After returning home, the telomere elongation was replaced by accelerated shortening and loss, a potentially negative consequence for cellular health, they said.
“The return was much worse than the adaptation of getting up there, especially for the year flight,” Kelly told reporters on Thursday. “I felt like I had the flu after the first few days. I was tired for really long time.”
The study will help scientists better understand the changes astronauts undergo during long-term space travel, crucial knowledge as NASA contemplates human expeditions to the Moon and Mars.
Scientists noted changes in the expression of Scott Kelly’s genes while in space, with most - but not all - returning to normal after six months back on Earth. A small percentage related to the immune system and DNA repair failed to return to normal, however, indicating potential lasting damage at the genetic level.
Researchers identified five possible causes for the genetic changes, including space radiation and the weightlessness of a zero-gravity environment. The space station where Scott Kelly lived orbits below the Van Allen radiation belt, a shell of energetic charged particles built up outside Earth’s protective magnetic field.
“Radiation is much lower than what we expect it to be going to Mars,” said Steven Platts, deputy chief scientist at NASA’s Human Research Program.
Scott Kelly’s immune system worked fine in space and a flu vaccine administered in orbit performed just as it would on Earth, the study found.
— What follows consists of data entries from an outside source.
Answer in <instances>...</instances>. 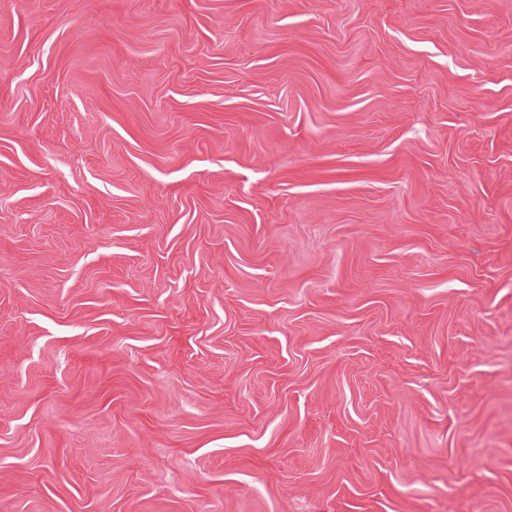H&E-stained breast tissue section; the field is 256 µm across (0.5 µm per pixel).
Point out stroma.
I'll return each instance as SVG.
<instances>
[{
	"label": "stroma",
	"instance_id": "obj_1",
	"mask_svg": "<svg viewBox=\"0 0 512 512\" xmlns=\"http://www.w3.org/2000/svg\"><path fill=\"white\" fill-rule=\"evenodd\" d=\"M0 512H512V0H0Z\"/></svg>",
	"mask_w": 512,
	"mask_h": 512
}]
</instances>
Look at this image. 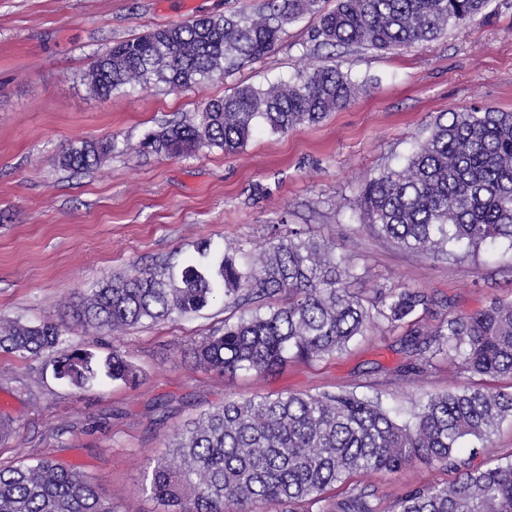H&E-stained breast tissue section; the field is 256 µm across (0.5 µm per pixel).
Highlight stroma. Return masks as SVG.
I'll return each instance as SVG.
<instances>
[{
    "label": "stroma",
    "instance_id": "stroma-1",
    "mask_svg": "<svg viewBox=\"0 0 512 512\" xmlns=\"http://www.w3.org/2000/svg\"><path fill=\"white\" fill-rule=\"evenodd\" d=\"M264 0H0V316L62 318L71 297L131 267L180 271L225 247L256 252L271 230L335 241L370 301L404 286L435 306L398 327L379 323L346 350L289 361L274 374L221 375L195 367L190 349L236 310L213 301L113 335L73 328L72 346L99 355L120 350L141 371L136 386L99 378L77 390L57 379L48 358L0 353V466L41 458L78 465L121 512H163L141 484L174 434L224 398L339 389L380 396L408 412L424 396L466 381L447 360L420 380L401 376L419 363L407 336L491 299H512V247L461 258L405 251L365 226L358 196L366 177L405 160L439 113L491 106L512 112V0H489L475 21L438 38L384 53L335 48L333 60L359 86L357 98L316 125L285 134L258 129L236 154L200 150L179 157L142 153L147 132L192 118L203 102L239 85L268 86L294 76L320 53L310 18L288 26L275 50L226 78L177 90L158 84L93 95L85 74L113 43L203 15L259 8ZM115 138L99 165L61 167L69 144ZM422 462L353 477V485L392 500L446 481Z\"/></svg>",
    "mask_w": 512,
    "mask_h": 512
}]
</instances>
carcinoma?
<instances>
[{"mask_svg":"<svg viewBox=\"0 0 512 512\" xmlns=\"http://www.w3.org/2000/svg\"><path fill=\"white\" fill-rule=\"evenodd\" d=\"M488 0H265L254 11L205 16L151 30L107 48L85 79L108 96L127 87L163 83L176 90L216 74L229 75L271 54L287 26L315 19L320 47L364 46L392 51L428 42L450 26L483 13ZM357 85L337 65H309L267 87L237 86L207 101L187 122L148 134L143 149L181 155L200 148L239 152L263 127L285 134L316 124L350 104ZM114 139L82 141L60 157L83 170L100 163ZM368 226L399 247L434 258L473 253L499 239L512 243V113L492 107L441 113L406 163L368 178L359 195ZM228 247L221 259L174 274L166 267L131 268L81 297L72 322L121 332L173 314L197 313L221 298L227 308L268 303L237 320L224 319L193 349L196 364L234 375L270 372L290 359L311 361L343 351L379 321L396 327L434 299L409 287L379 289L371 305L353 292L354 263L336 255L332 240L290 230L275 235L244 263ZM71 326L0 318V352L39 358L49 352L57 378L83 389L100 374L126 385L141 372L118 350L105 359L88 348H66ZM411 343L420 364L403 370L420 377L435 357L460 359L471 381L419 400L402 421L379 398L354 391L226 399L177 433L173 461L147 476L164 512H254L261 503L296 512H512V459L484 469L462 458L464 442L489 447L512 418V391L481 387L472 378L512 379V300L448 318L436 330L416 329ZM424 461L456 474L451 483L419 487L389 502L351 478L395 471ZM342 489L339 494L334 490ZM0 512H119L75 465L42 459L0 466Z\"/></svg>","mask_w":512,"mask_h":512,"instance_id":"1","label":"carcinoma"}]
</instances>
NASA called a strong immune system critical for lengthy space missions to safeguard astronauts from disease-causing microbes in the spacecraft environment.
Dr. Andrew Feinberg of Johns Hopkins University, who helped lead the study published in the journal Science, noted that publication of the findings coincides with the 58th anniversary of the first human space flight, by Soviet cosmonaut Yuri Gagarin. Feinberg called the study “the dawn of human genomics in space.”
Researchers are planning another years-long study to build on Thursday’s results. “Put me in coach, I’m ready to go,” Scott Kelly joked.